I wish I knew but I've had so many claims over the years that I'm cynical these days. It wasn't just the septoplasty...I saw a dentist and he said it was probably the tooth and so I did the root canal and still had the pain afterwards. At the time, I concluded that the tooth wasn't the problem since I just had the root canal and my tooth didn't hurt and I believe the x-rays were clean. A TMJ specialist said the pain could be muscular in nature and probably due to clenching at night, so I had a night-guard done. Strangely enough, I found some relief from wearing the night guard but no idea how that would alleviate the infection, unless of course I was clenching and also infected at the same time.

<<HAVE YOU HAD AN MRI OF YOUR SKULL TO RULE OUT A TUMOR?>>
Yes, I had a MRI done twice many years ago when this first started happening. They both were negative.

<< WHEN YOU HAD THE DEVIATED SEPTUM DONE, DID YOU HAVE A SCAN DONE THEN?>>
Yes, I really felt I was misled at the time into getting the septoplasty because I was grasping for a solution. I had a scan done and the septum was slightly deviated. But since I was complaining about "pain", I guess the doctor felt compelled to provide an answer and I was willing to try it if it meant being pain-free.
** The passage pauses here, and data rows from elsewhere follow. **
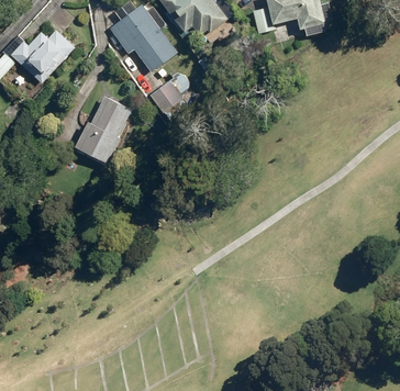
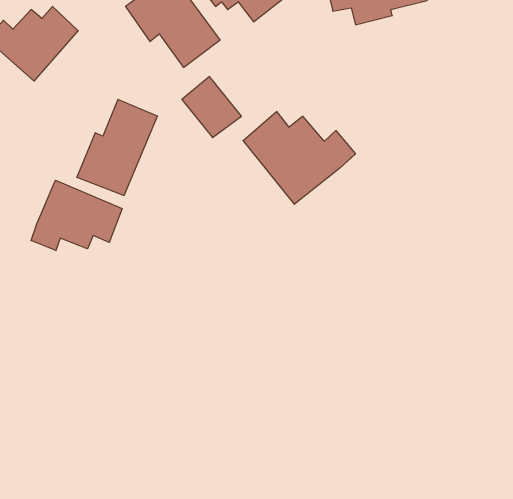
building: none -> [243,112,355,204]
building: none -> [31,180,122,251]

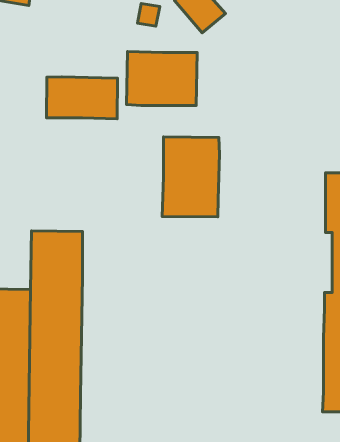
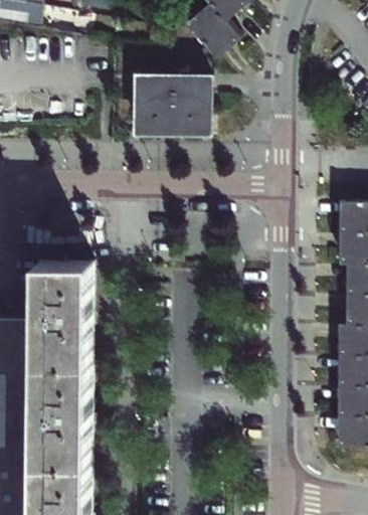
building: [46,77,117,119] -> none
building: [162,137,219,217] -> none

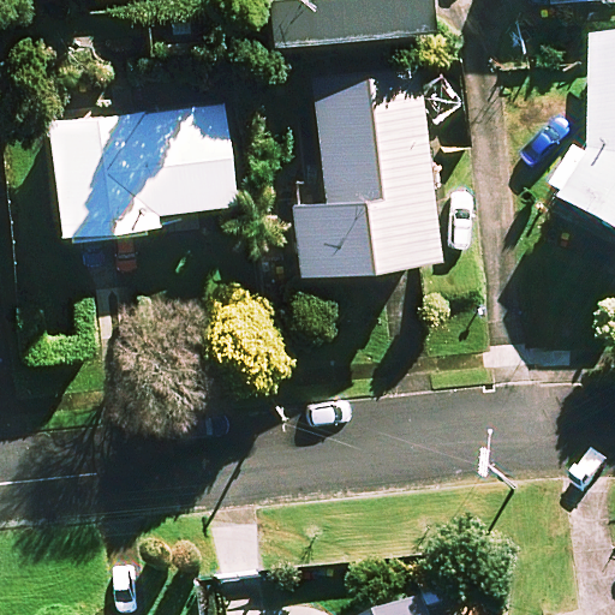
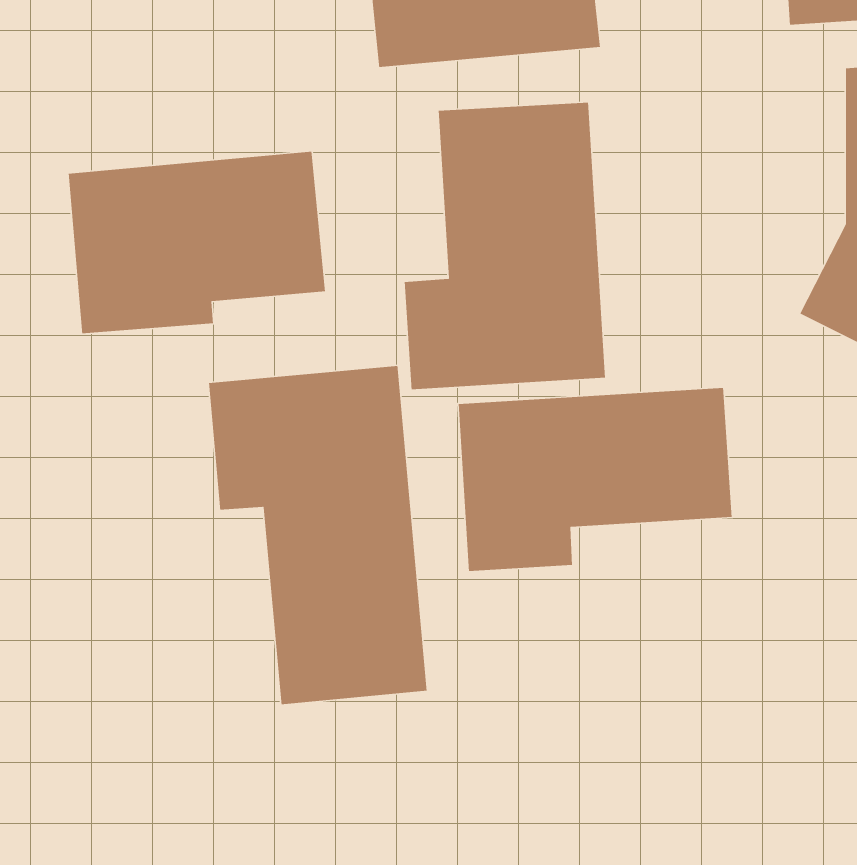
building: none -> [208,365,428,705]
building: none -> [458,387,733,572]

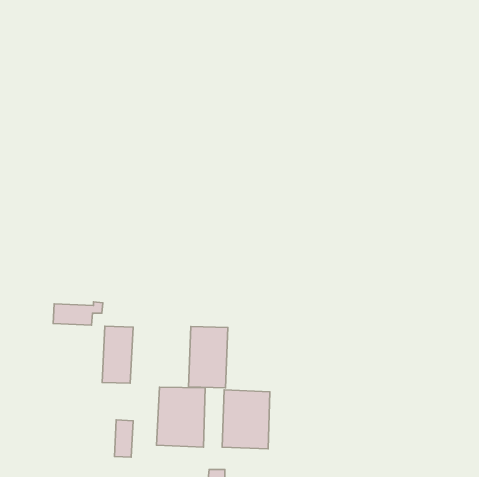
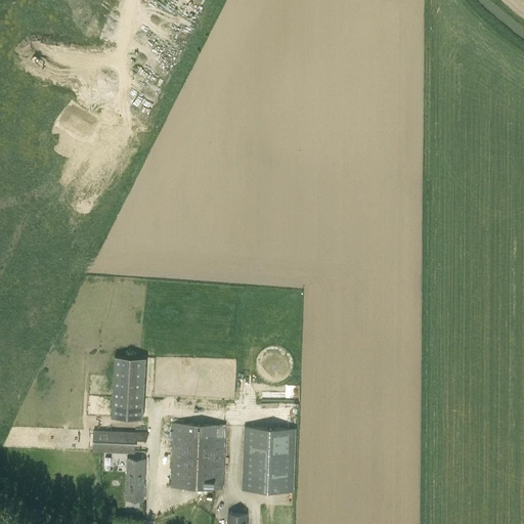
building: [53,302,103,325] -> [93,430,147,455]
building: [189,326,228,388] -> none

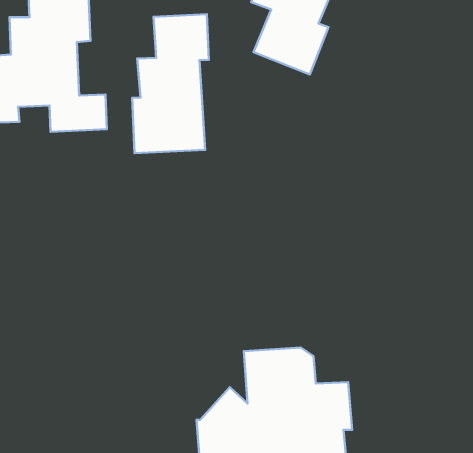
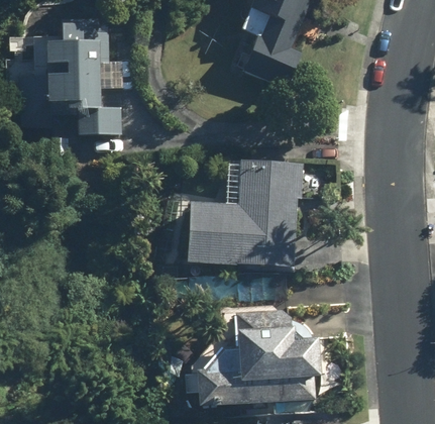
building: [132,14,209,153] -> none
building: none -> [185,160,302,264]

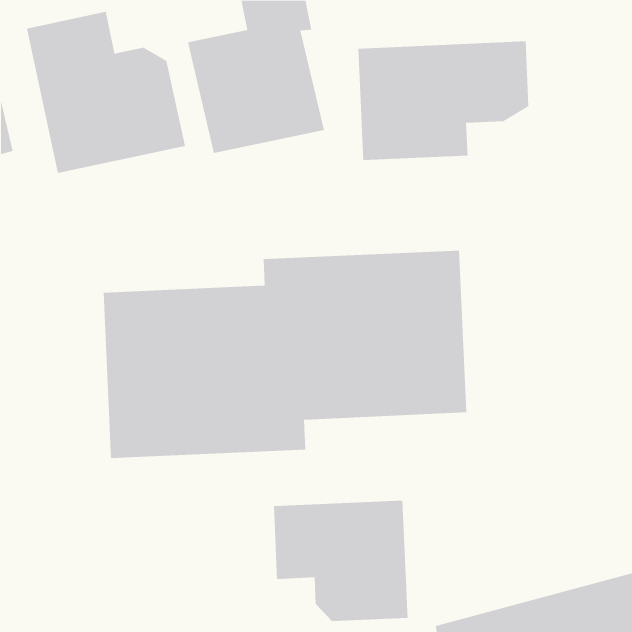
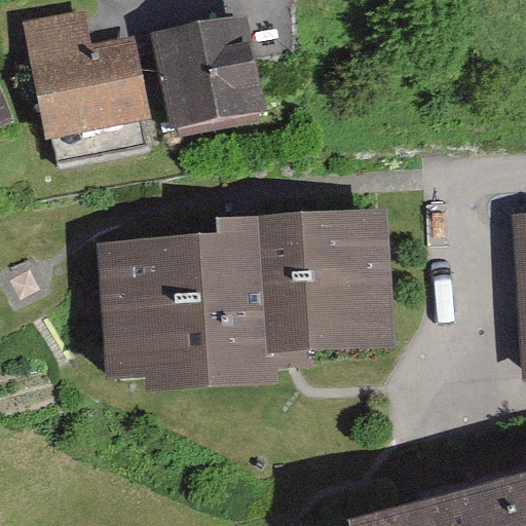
building: [358,40,529,161] -> none
building: [273,500,408,622] -> none

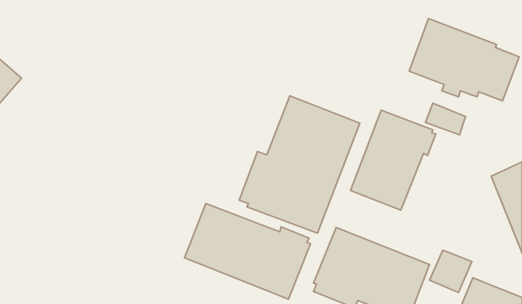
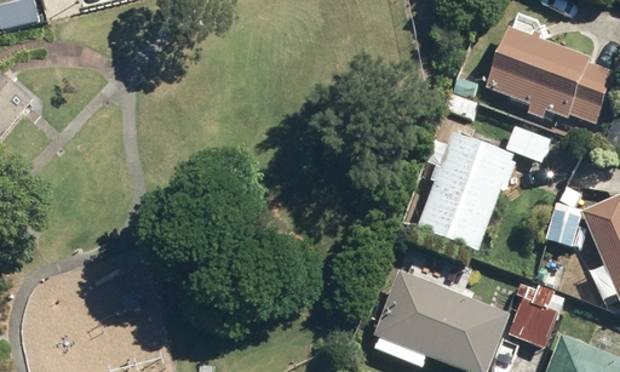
building: [239,96,360,233] -> none
building: [185,203,311,299] -> none

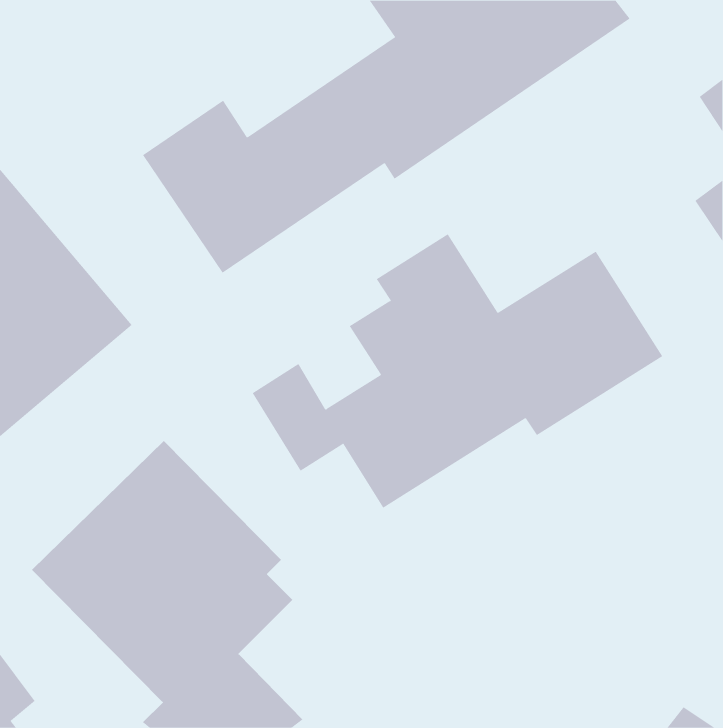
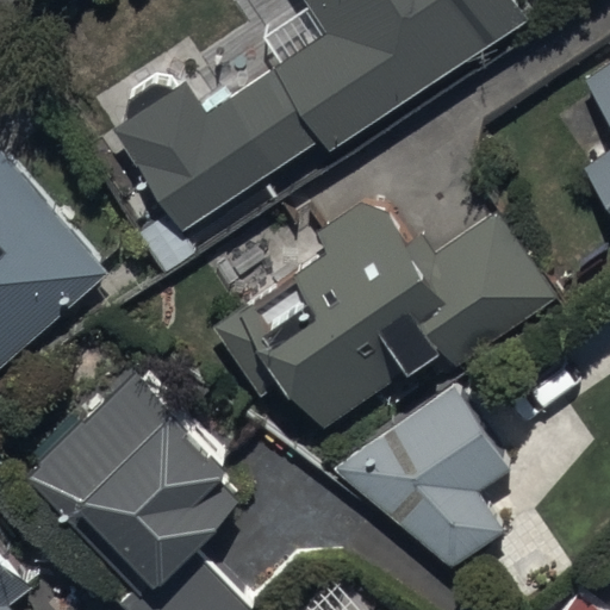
building: none -> [328,385,509,566]

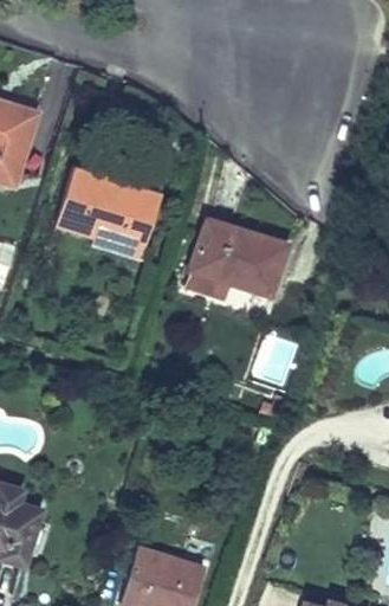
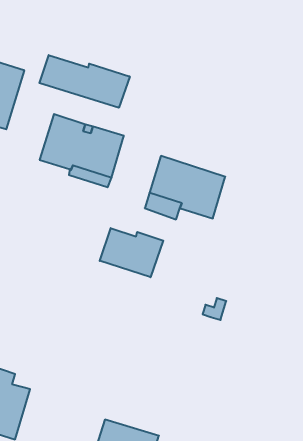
building: none -> [39,55,130,108]
building: none -> [100,228,163,277]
The scan didn't show anything else at the time.


<<YOU SAID YOU HAD PAIN AND THEN THE RC DONE. COULD HAVE BEEN THAT THIS TOOTH WAS INFECTED AND THE ONLY SYMPTOM YOU HAD WAS PAIN UNDER YOUR CHEEK. WHY DID HE DO THE RC AT THAT TIME?>>
Yes, when the pain started, I had no idea it was tooth-related. I went to an ENT first, actually multiple ENTs, and no one saw anything until the septoplasty guy. After the septoplasty, I was still having pain and I was constantly searching for answers. I went to a neurologist who said negative on nerve pain etc. Like I said earlier, I went to multiple dentists, some who said it was clenching and others just said they didn't see anything. Since it was so long ago, I can't remember exactly but when I did the RC, I believe it was during a regular dental examination and the infection showed up on the x-ray. That was when I was hoping the RC was the cause of the problem. However, it still persisted afterwards and at the time, after chasing so many dead-ends, I assumed the RC was another one.

If I had known the things you were mentioning now about the inaccessible canals and draining to the sinus, I would have been more persistent regarding the infected tooth scenario.

Will the oral surgeon be able to check the bone and sinuses for infection? Or do I need to see another doctor for that first? Appreciate any guidance on how to proceed next. Thank for your help. I've made up my mind to cancel the second root canal and get this tooth extracted.